In this age of alternative news, fake news and covfefe tweets, one might get the idea that truth-bending is something new. This is a misconception because I have seen this practice at work during the time when I worked with Mike Rinder, all the way up to the moment he left.
At the time I was mystified by his ability to offer up, within an instant, glib justifications for his “errors of fact.” But, borrowing from an often-heard saying, he could fool people only so many times. He got stuck with the reputation of being dishonest. More than that, the proverbial noose around his neck was tightening steadily. In his final couple of years of being employed by the Church of Scientology, Mike Rinder’s reputation changed from merely bad to distinctly horrible—because too many people had come forward with data that exposed him as an outright liar for knowingly faking the set of facts that they happened to be personally familiar with.
Too many people had come forward with data that exposed him as an outright liar for knowingly faking the set of facts that they happened to be personally familiar with.
In one case I had to interrupt his verbal report to a superior, when he stated that a certain, noteworthy person had not been heard from yet, but I had seen a fax that morning that announced the person’s day and time of arrival and knew for a fact this fax had been handed to Mike Rinder and he had discussed it with his staff.
I could present a litany of such incidents but am afraid readers would get bored from reading about his lies and lying about lies over and over. Like any cheater or trickster, Mike Rinder had instincts. Before long, these alerted him to a bell that was tolling in the distance, its sound growing louder with every ring.
True to form, this led to his next act of dishonesty: He ran off without telling anyone. Not even his wife or their two children, having betrayed them all.
Benefiting from hindsight, I looked at how he managed to exist and operate in an alternative reality because it is clear that, in the end, he fooled only one person—himself. In this way he joins a rogues gallery of cheaters and tricksters, who all share the common realization that lies don’t pay.
Two phenomena describe the “real Mike Rinder”: One, he was a natural when it came to creating alternative scenarios to cover up or downplay his personal screw-ups and to make less, much less, of the consequences of such disasters. It needs to be noted that he was not so inclined when it was some junior staff member who messed up. In such instances, he was quick to find fault and leave out none of the data that explained how the person had failed at their job. When it came to his own skin, though, he had a pat recipe for cooking up his personal brand of fake reports: He would stress those points in the report that were known to be the truth and thereby make his distortions or omissions of facts imperceptible.
He was a natural when it came to creating alternative scenarios to cover up or downplay his personal screw-ups.

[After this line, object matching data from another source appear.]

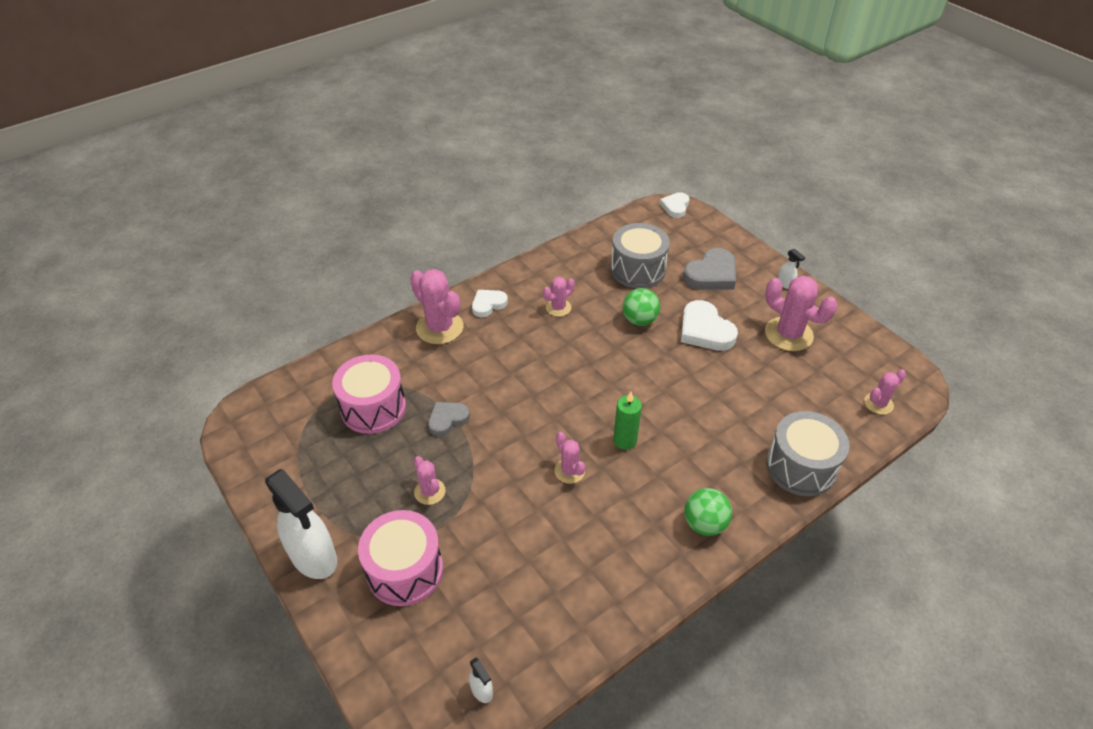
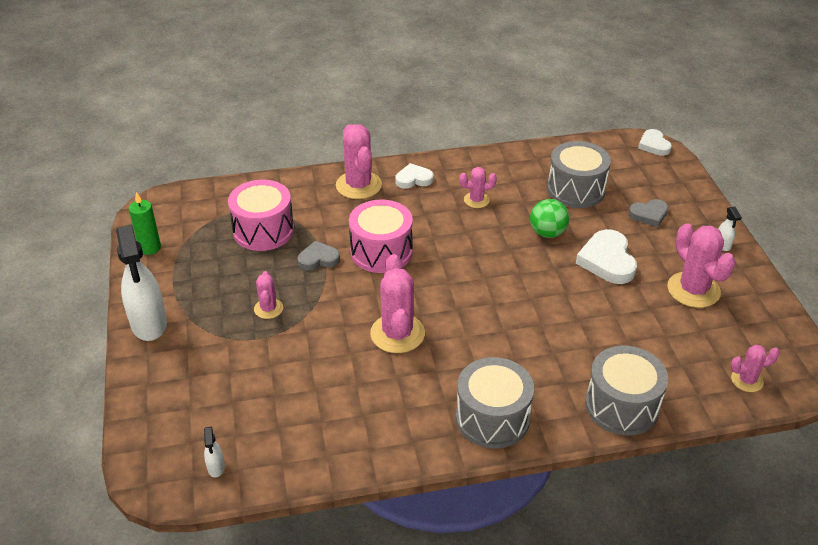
camera: 25 degrees right, 5 degrees down
pink drum [358,510,443,606] -> pink drum moved to [349,199,413,273]
pink cactus [555,432,585,484] -> pink cactus [370,254,425,353], size x1.82
green candle [613,392,642,450] -> green candle moved to [129,192,161,255]
white heart [660,192,690,218] -> white heart turned 60 degrees counterclockwise [638,129,672,156]
grey heart [683,248,736,290] -> grey heart [629,199,669,227], size x0.62
green ball [684,488,732,536] -> grey drum [456,357,534,449]

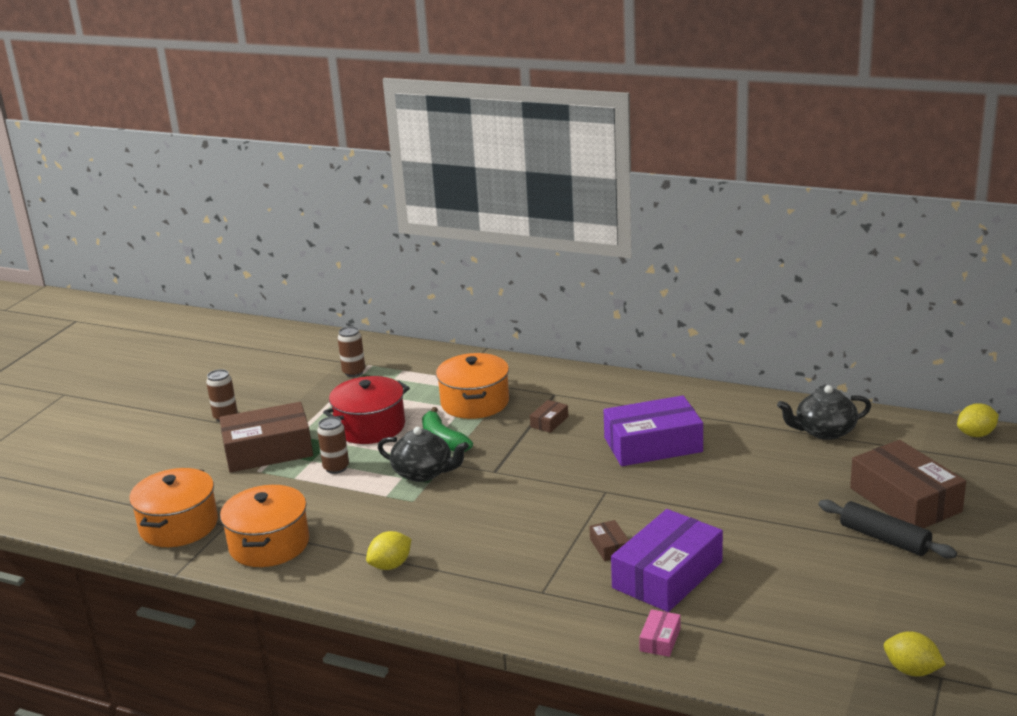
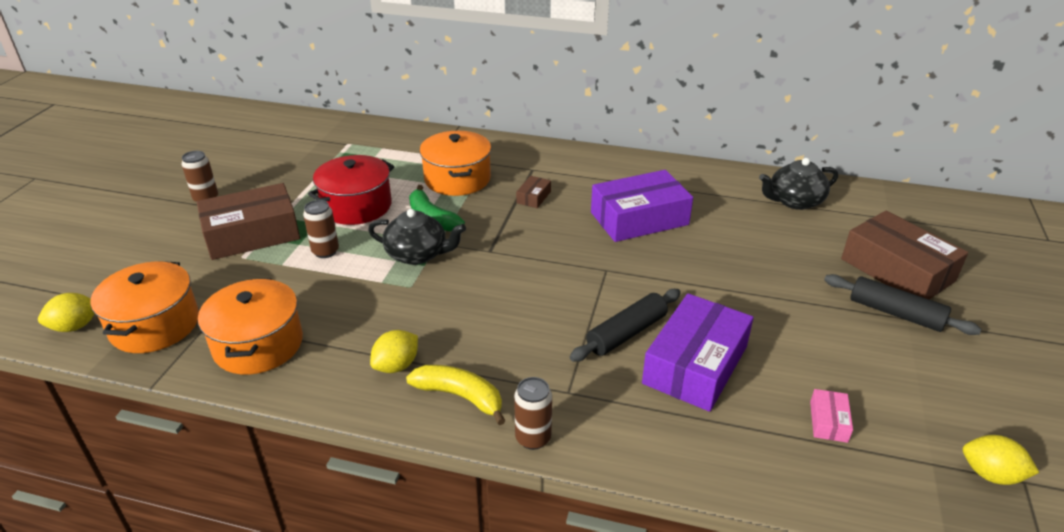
camera: 10 degrees left, 10 degrees up
brown can [338,326,365,377] -> brown can moved to [514,377,552,450]
brown box [589,520,629,561] -> black rolling pin [570,289,681,362]
pink box [639,609,681,657] -> pink box moved to [810,389,853,443]
yellow lemon [957,403,999,437] -> yellow lemon moved to [38,293,95,332]
none -> yellow banana [406,365,506,425]

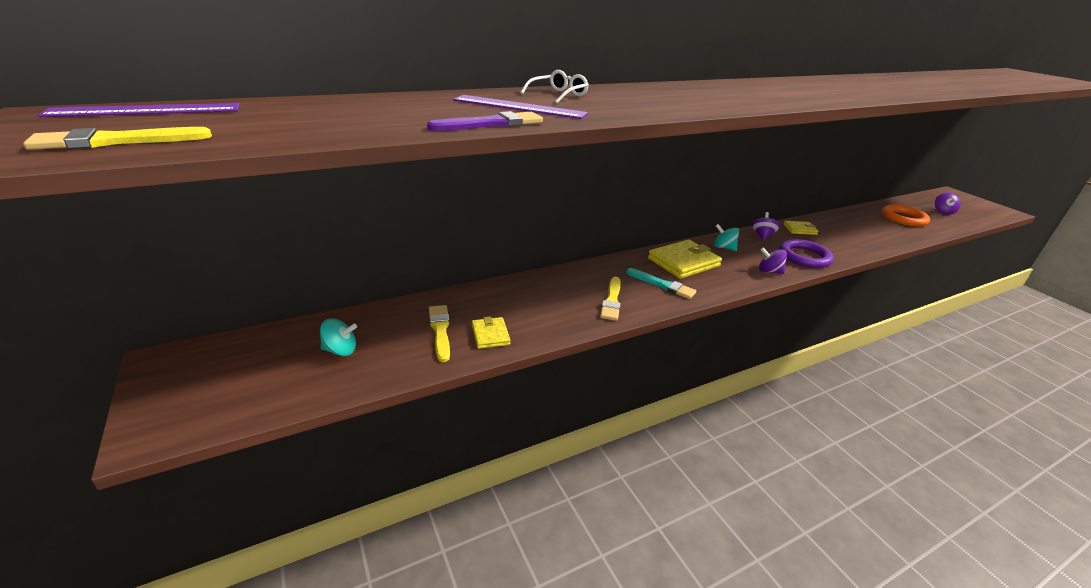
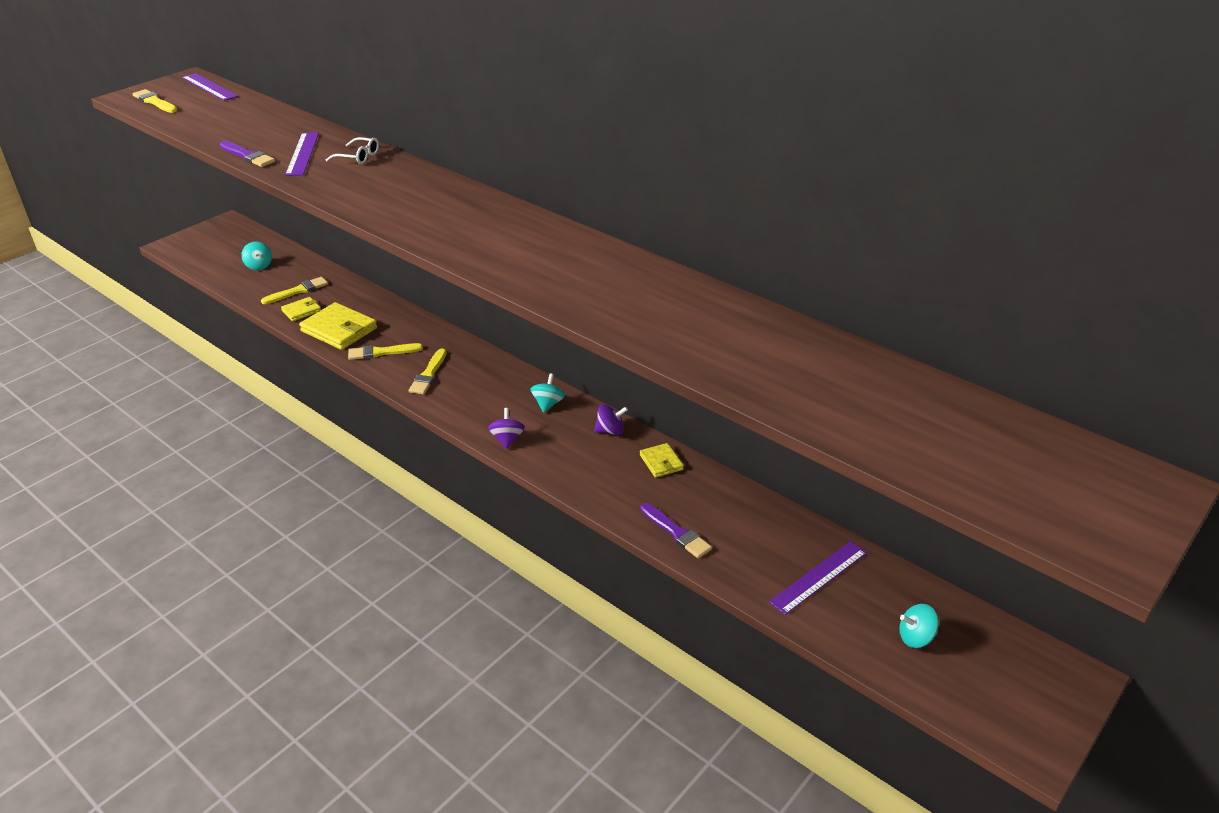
camera: 70 degrees right, 5 degrees up
turquoise brush [626,268,696,299] -> yellow brush [409,348,446,395]
yellow wallet [648,239,722,279] -> yellow wallet moved to [299,302,377,350]
purple ring [779,239,834,268] -> none
orange ring [882,204,930,227] -> purple ruler [769,541,867,615]
purple spinning top [935,192,961,215] -> turquoise spinning top [899,604,939,648]
none -> purple brush [640,503,712,558]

He benefited from the fact that he operated in an environment built on unqualified trust where executives and staff are proud to be recognized for their honesty and reliability. Secondly, Mike Rinder never grew tired of trying to perfect the art of telling fake stories. His job frequently put him into contact with the media.
Nowadays it would be referred to as the “fake media” because these reporters, more often than not, would be all smiles outwardly while having reputational assassination on their minds and sharpening the murder weapon behind their backs. But just as no corrupt prosecutor will ever send a mafia boss to the pen, a fake-prone Mike Rinder was incapable of dealing with fake reporters. But it doesn’t end there: What I observed leads me to conclude that Mike Rinder continuously enlarged his repertoire of dishonesty with tricks of deception.
I remember, he would comment on particularly misleading passages in letters he received or stories he read. And he would begin to use similar phraseology when he wanted to avoid being upfront with his superiors. At long last, I came to realize that Rinder regarded the act of deception an art form to be marveled at, not the disdainful, unscrupulous perversion of the truth that it really is. A house of cards may be called a house, but it is a bad alternative for an edifice built on a true foundation, with true bricks and true mortar, because it is only the latter wherein one can find true happiness.